When a hydrocarbon-bearing formation is cored, the properties of the fluid contained in the pores changes as the core is brought to surface. Most of the more volatile components leak away during the decompression process and during surface handling.
Hence wireline logging, was developed. In order to understand the geological significance of the output from these logs, the science of petrophysics was developed. The aim of petrophysics has been formulated as follows:
"To determine, from laboratory measurements on rock samples, and from measurements with instruments in boreholes, the storage capacity of the rock, called porosity; the hydraulic conductivity called permeability; the fraction of the pore space filled with hydrocarbons, called saturation; and the acoustic velocity."

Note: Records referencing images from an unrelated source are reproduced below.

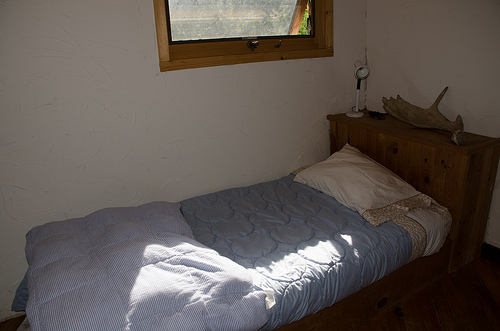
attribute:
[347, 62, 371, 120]
lamp — small, white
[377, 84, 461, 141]
antler — animal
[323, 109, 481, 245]
headboard — large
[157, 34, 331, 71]
frame — wooden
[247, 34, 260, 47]
device — window's, locking, part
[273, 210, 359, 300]
blanket — one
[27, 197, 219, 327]
blanket — one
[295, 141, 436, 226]
pillow case — matching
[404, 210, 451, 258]
sheet — matching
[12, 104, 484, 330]
bed — wooden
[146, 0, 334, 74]
window — opened, partially open, wooden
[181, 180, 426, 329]
bed-cover — blue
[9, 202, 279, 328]
duvet — blue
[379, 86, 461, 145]
branch — wooden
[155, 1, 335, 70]
window — frosted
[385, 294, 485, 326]
floor — hardwood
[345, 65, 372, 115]
lamp — white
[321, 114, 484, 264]
headboard — large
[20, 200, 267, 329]
blanket — blue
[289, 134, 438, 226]
pillow — white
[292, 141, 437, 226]
pillow — white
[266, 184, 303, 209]
circle — blue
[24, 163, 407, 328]
blanket — blue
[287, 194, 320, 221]
circle — blue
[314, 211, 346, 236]
circle — blue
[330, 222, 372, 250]
circle — blue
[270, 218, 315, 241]
circle — blue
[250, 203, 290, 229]
circle — blue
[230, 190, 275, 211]
circle — blue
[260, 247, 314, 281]
circle — blue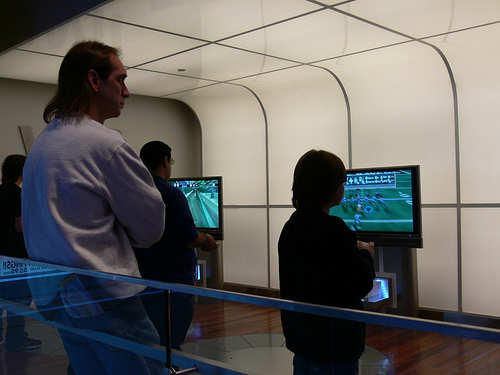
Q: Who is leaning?
A: A man.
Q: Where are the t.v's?
A: By the wall.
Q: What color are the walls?
A: White.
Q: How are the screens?
A: On.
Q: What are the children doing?
A: Playing a game.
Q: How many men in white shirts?
A: One.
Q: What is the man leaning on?
A: Table.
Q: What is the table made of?
A: Glass.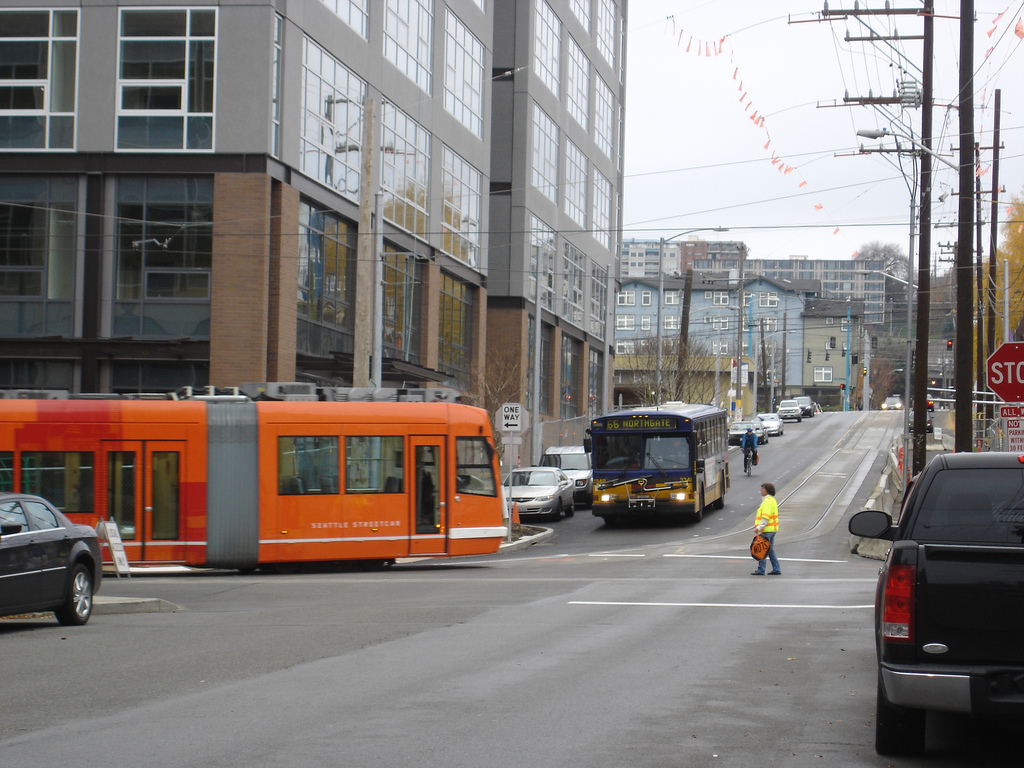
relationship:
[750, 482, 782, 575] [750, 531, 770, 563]
crossing guard holding sign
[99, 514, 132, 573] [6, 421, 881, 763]
sign sitting in street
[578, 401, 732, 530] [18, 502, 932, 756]
bus in street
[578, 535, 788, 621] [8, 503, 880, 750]
crosswalk on road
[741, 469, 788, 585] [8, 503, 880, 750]
guard on road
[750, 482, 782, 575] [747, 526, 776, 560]
crossing guard has sign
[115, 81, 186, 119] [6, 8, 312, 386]
window on building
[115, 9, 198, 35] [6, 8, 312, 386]
window on building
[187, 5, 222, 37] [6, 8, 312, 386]
window on building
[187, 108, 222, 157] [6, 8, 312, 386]
window on building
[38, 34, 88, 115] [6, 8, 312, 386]
window on building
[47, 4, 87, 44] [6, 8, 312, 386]
window on building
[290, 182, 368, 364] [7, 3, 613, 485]
window on building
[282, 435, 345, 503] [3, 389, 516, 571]
window on bus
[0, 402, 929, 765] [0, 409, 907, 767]
truck parked on side of road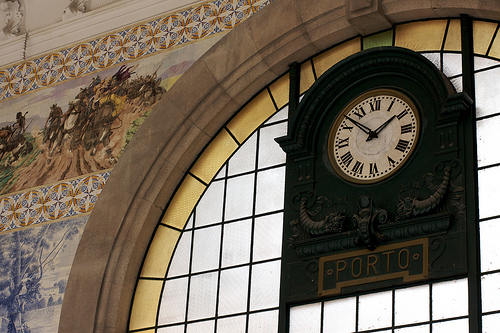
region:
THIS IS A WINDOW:
[46, 5, 494, 331]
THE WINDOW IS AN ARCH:
[48, 0, 498, 330]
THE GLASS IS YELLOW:
[136, 276, 160, 331]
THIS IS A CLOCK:
[327, 86, 432, 201]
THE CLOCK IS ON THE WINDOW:
[323, 90, 418, 190]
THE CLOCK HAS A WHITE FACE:
[315, 86, 422, 201]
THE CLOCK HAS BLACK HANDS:
[330, 84, 420, 197]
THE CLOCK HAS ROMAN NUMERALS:
[324, 85, 429, 191]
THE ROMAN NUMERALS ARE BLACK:
[322, 89, 420, 187]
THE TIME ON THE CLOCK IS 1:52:
[336, 98, 412, 171]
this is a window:
[53, 3, 498, 331]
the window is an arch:
[58, 0, 499, 325]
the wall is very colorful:
[1, 0, 272, 329]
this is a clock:
[326, 75, 414, 205]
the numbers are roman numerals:
[316, 90, 413, 200]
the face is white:
[318, 87, 414, 187]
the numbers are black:
[323, 79, 418, 193]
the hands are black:
[325, 90, 417, 178]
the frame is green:
[280, 43, 482, 308]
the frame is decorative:
[273, 49, 496, 314]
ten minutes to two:
[344, 107, 406, 137]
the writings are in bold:
[322, 248, 427, 290]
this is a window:
[227, 193, 272, 330]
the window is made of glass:
[209, 217, 246, 283]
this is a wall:
[20, 13, 112, 127]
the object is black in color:
[438, 105, 458, 158]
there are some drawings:
[23, 58, 128, 156]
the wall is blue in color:
[56, 262, 69, 272]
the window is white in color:
[225, 275, 240, 301]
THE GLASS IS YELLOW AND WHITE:
[123, 10, 496, 332]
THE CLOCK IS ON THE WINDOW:
[272, 12, 485, 332]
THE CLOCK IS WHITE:
[331, 80, 418, 185]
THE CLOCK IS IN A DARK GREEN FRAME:
[270, 40, 497, 309]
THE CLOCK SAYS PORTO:
[326, 244, 418, 299]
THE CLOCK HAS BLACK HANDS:
[341, 108, 402, 146]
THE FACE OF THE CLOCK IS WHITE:
[322, 83, 422, 190]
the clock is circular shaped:
[323, 95, 419, 191]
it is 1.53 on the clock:
[331, 93, 423, 184]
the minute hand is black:
[336, 108, 408, 148]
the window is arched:
[77, 6, 497, 330]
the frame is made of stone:
[158, 78, 222, 138]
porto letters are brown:
[326, 240, 433, 298]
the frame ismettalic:
[290, 64, 487, 307]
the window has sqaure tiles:
[183, 200, 271, 321]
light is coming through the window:
[209, 213, 262, 329]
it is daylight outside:
[196, 210, 266, 312]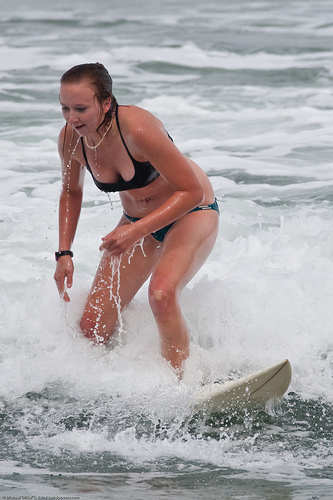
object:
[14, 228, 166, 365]
ocean wave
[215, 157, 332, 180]
waves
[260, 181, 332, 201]
waves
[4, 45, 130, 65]
waves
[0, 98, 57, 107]
waves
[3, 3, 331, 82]
ocean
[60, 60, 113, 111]
hair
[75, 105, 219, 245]
bikini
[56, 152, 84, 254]
arm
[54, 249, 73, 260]
watch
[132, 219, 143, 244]
wrist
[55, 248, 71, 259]
wrist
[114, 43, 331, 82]
wave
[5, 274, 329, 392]
wave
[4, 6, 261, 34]
wave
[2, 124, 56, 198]
wave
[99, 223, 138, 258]
hand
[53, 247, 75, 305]
hand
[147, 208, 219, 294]
thigh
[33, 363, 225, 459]
water splash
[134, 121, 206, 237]
arm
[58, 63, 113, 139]
head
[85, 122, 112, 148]
necklace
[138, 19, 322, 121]
waves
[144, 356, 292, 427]
board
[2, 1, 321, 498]
water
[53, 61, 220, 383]
human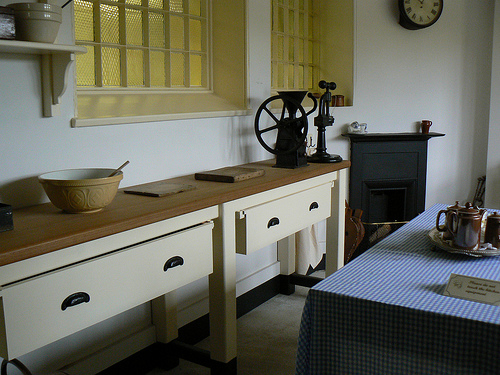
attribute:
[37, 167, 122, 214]
bowl — tan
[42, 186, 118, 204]
design — pretty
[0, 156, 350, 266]
top — wooden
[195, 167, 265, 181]
board — large, dark, brown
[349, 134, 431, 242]
fireplace — old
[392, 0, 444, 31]
clock — round, black, analog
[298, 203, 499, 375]
tablecloth — blue, white, checked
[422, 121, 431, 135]
cup — small, brown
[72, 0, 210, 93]
window — square, yellow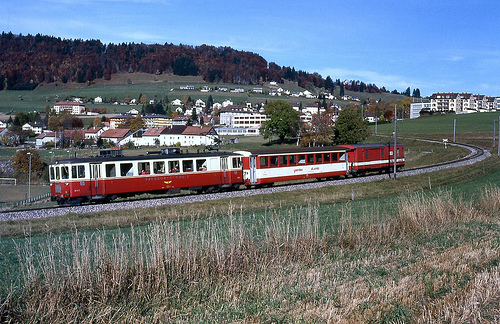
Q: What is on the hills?
A: Trees.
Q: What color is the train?
A: Red and white.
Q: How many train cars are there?
A: 3.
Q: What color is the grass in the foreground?
A: Brown.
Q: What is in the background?
A: Trees.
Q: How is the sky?
A: Clear and blue.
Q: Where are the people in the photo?
A: On the train.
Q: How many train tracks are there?
A: 1.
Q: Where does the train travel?
A: Around the town.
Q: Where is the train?
A: On the track.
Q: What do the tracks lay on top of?
A: The rocks.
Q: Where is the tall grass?
A: In the field.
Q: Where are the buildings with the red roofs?
A: On the left.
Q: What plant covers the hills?
A: Trees.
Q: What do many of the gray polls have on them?
A: Lights.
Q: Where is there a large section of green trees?
A: On the hill.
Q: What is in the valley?
A: A small village.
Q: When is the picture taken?
A: Daytime.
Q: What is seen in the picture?
A: Train.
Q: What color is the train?
A: Red and white.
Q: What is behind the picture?
A: Trees.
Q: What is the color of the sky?
A: Blue.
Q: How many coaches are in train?
A: 3.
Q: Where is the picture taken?
A: In a small town.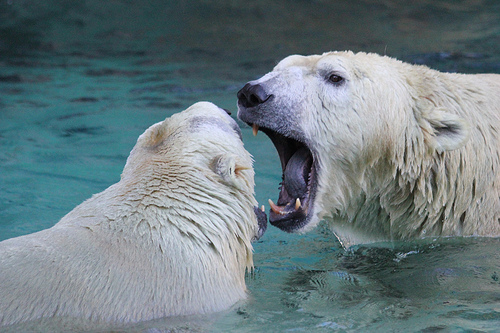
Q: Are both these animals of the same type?
A: Yes, all the animals are bears.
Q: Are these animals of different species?
A: No, all the animals are bears.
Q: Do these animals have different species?
A: No, all the animals are bears.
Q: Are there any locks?
A: No, there are no locks.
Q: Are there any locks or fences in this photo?
A: No, there are no locks or fences.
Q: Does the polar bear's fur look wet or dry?
A: The fur is wet.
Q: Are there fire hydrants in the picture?
A: No, there are no fire hydrants.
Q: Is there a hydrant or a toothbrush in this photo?
A: No, there are no fire hydrants or toothbrushes.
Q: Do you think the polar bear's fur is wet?
A: Yes, the fur is wet.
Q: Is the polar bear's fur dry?
A: No, the fur is wet.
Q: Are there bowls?
A: No, there are no bowls.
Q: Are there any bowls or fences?
A: No, there are no bowls or fences.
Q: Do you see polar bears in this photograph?
A: Yes, there is a polar bear.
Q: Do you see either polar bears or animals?
A: Yes, there is a polar bear.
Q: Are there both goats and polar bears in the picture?
A: No, there is a polar bear but no goats.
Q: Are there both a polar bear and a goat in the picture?
A: No, there is a polar bear but no goats.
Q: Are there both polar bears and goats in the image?
A: No, there is a polar bear but no goats.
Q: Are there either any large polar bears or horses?
A: Yes, there is a large polar bear.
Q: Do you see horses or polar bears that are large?
A: Yes, the polar bear is large.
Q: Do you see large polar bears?
A: Yes, there is a large polar bear.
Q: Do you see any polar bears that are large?
A: Yes, there is a large polar bear.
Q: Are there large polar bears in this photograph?
A: Yes, there is a large polar bear.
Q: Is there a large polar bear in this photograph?
A: Yes, there is a large polar bear.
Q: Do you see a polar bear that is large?
A: Yes, there is a polar bear that is large.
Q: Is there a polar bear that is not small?
A: Yes, there is a large polar bear.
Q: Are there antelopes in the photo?
A: No, there are no antelopes.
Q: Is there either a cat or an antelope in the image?
A: No, there are no antelopes or cats.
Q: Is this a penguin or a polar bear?
A: This is a polar bear.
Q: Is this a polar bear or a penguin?
A: This is a polar bear.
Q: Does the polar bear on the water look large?
A: Yes, the polar bear is large.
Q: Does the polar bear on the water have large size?
A: Yes, the polar bear is large.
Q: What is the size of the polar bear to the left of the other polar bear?
A: The polar bear is large.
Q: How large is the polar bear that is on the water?
A: The polar bear is large.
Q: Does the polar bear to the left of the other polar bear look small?
A: No, the polar bear is large.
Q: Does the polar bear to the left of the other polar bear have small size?
A: No, the polar bear is large.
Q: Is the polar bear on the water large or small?
A: The polar bear is large.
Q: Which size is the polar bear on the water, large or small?
A: The polar bear is large.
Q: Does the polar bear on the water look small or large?
A: The polar bear is large.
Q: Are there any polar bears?
A: Yes, there is a polar bear.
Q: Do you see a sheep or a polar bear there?
A: Yes, there is a polar bear.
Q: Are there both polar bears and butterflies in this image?
A: No, there is a polar bear but no butterflies.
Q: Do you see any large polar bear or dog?
A: Yes, there is a large polar bear.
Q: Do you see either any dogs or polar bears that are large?
A: Yes, the polar bear is large.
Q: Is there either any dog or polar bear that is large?
A: Yes, the polar bear is large.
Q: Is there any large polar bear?
A: Yes, there is a large polar bear.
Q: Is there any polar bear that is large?
A: Yes, there is a polar bear that is large.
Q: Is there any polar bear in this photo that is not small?
A: Yes, there is a large polar bear.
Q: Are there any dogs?
A: No, there are no dogs.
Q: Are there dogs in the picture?
A: No, there are no dogs.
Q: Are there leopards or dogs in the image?
A: No, there are no dogs or leopards.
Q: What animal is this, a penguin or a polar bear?
A: This is a polar bear.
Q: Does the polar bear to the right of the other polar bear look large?
A: Yes, the polar bear is large.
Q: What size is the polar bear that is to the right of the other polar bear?
A: The polar bear is large.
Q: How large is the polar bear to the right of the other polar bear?
A: The polar bear is large.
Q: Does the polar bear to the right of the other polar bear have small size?
A: No, the polar bear is large.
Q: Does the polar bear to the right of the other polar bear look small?
A: No, the polar bear is large.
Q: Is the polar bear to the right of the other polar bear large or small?
A: The polar bear is large.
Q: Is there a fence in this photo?
A: No, there are no fences.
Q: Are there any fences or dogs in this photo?
A: No, there are no fences or dogs.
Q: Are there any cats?
A: No, there are no cats.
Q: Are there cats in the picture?
A: No, there are no cats.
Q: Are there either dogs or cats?
A: No, there are no cats or dogs.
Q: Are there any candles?
A: No, there are no candles.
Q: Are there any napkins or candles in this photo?
A: No, there are no candles or napkins.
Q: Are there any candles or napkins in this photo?
A: No, there are no candles or napkins.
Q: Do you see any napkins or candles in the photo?
A: No, there are no candles or napkins.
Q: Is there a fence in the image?
A: No, there are no fences.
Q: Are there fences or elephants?
A: No, there are no fences or elephants.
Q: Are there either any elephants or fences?
A: No, there are no fences or elephants.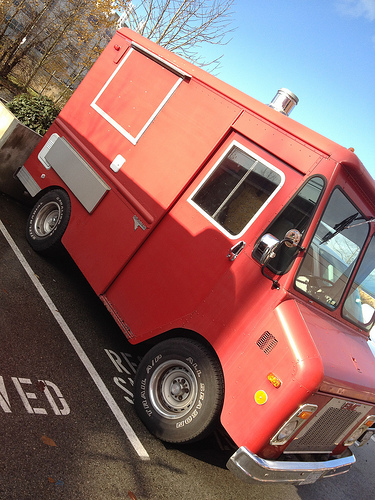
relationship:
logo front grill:
[341, 401, 361, 411] [286, 389, 371, 464]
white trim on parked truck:
[91, 45, 184, 145] [16, 27, 374, 487]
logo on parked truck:
[314, 376, 375, 426] [16, 27, 374, 487]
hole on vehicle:
[251, 327, 279, 357] [34, 8, 367, 319]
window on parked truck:
[186, 138, 286, 240] [16, 27, 374, 487]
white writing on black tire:
[54, 195, 63, 224] [22, 185, 69, 253]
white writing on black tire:
[27, 200, 43, 238] [22, 185, 69, 253]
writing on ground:
[0, 372, 72, 417] [3, 242, 162, 496]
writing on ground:
[113, 342, 130, 395] [3, 242, 162, 496]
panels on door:
[185, 131, 288, 248] [100, 129, 303, 333]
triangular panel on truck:
[251, 174, 327, 272] [14, 26, 373, 486]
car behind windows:
[257, 224, 373, 325] [246, 167, 372, 332]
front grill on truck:
[297, 406, 362, 446] [14, 26, 373, 486]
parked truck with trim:
[16, 27, 374, 487] [87, 94, 131, 143]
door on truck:
[100, 129, 303, 333] [14, 26, 373, 486]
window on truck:
[186, 139, 285, 240] [14, 26, 373, 486]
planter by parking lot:
[1, 95, 39, 191] [2, 74, 372, 498]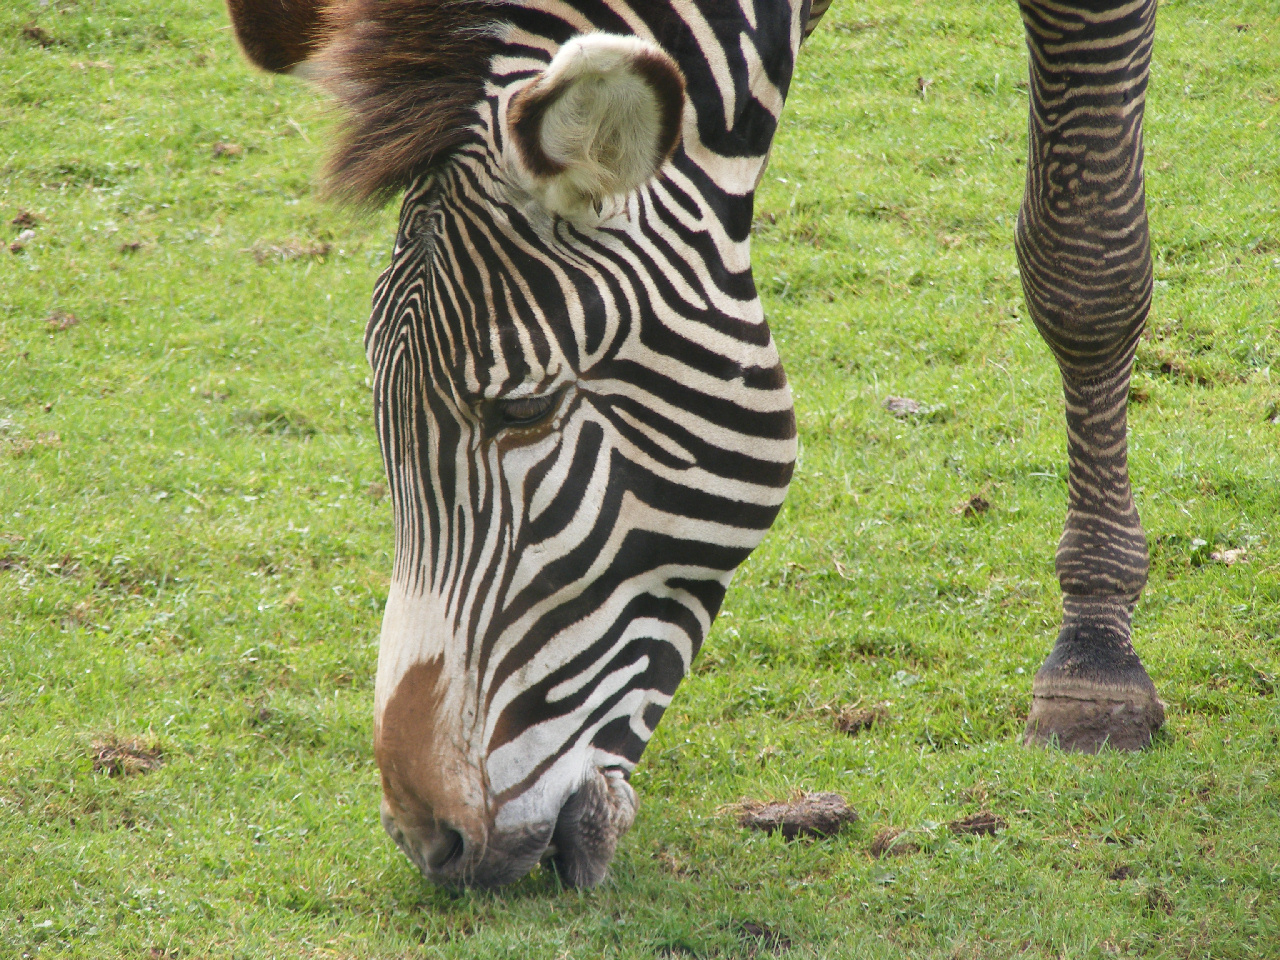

Mud logging was developed to sample the formation and fluids from the returning mud stream. However the uncertainty of the origin of the data has resulted in a depth uncertainty similar to that from seismic data.
Petrophysical data has been revolutionised by digitisation. This has bred a vast industry, within oil companies and their contractors, to handle, collate, merge, stretch, cross plot, compare and visualise this data, on both an inter- and intra-well basis. The very ease and cheapness with which these operations can now be done means that petrophysical databases have now become key assets for oil companies.